## Your instructions
The answer should consist of each line from the data below that includes "signi".

## Records to use

Start of Block

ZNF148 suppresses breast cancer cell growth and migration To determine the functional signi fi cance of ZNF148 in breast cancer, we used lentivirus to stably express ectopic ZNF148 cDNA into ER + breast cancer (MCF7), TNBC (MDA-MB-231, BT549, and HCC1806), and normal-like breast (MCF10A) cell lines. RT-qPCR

End of Block
Start of Block

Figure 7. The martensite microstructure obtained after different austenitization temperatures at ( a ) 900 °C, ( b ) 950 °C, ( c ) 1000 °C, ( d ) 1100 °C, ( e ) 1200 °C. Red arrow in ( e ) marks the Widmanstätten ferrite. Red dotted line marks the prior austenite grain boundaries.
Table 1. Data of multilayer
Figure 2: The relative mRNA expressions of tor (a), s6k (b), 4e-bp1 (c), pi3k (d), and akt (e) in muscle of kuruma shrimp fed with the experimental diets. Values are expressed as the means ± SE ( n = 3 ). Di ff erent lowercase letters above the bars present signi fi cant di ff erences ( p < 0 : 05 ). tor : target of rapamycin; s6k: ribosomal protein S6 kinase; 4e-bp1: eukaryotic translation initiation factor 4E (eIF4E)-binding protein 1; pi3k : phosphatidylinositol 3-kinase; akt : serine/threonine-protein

End of Block

## Task result
ZNF148 suppresses breast cancer cell growth and migration To determine the functional signi fi cance of ZNF148 in breast cancer, we used lentivirus to stably express ectopic ZNF148 cDNA into ER + breast cancer (MCF7), TNBC (MDA-MB-231, BT549, and HCC1806), and normal-like breast (MCF10A) cell lines. RT-qPCR
Figure 2: The relative mRNA expressions of tor (a), s6k (b), 4e-bp1 (c), pi3k (d), and akt (e) in muscle of kuruma shrimp fed with the experimental diets. Values are expressed as the means ± SE ( n = 3 ). Di ff erent lowercase letters above the bars present signi fi cant di ff erences ( p < 0 : 05 ). tor : target of rapamycin; s6k: ribosomal protein S6 kinase; 4e-bp1: eukaryotic translation initiation factor 4E (eIF4E)-binding protein 1; pi3k : phosphatidylinositol 3-kinase; akt : serine/threonine-protein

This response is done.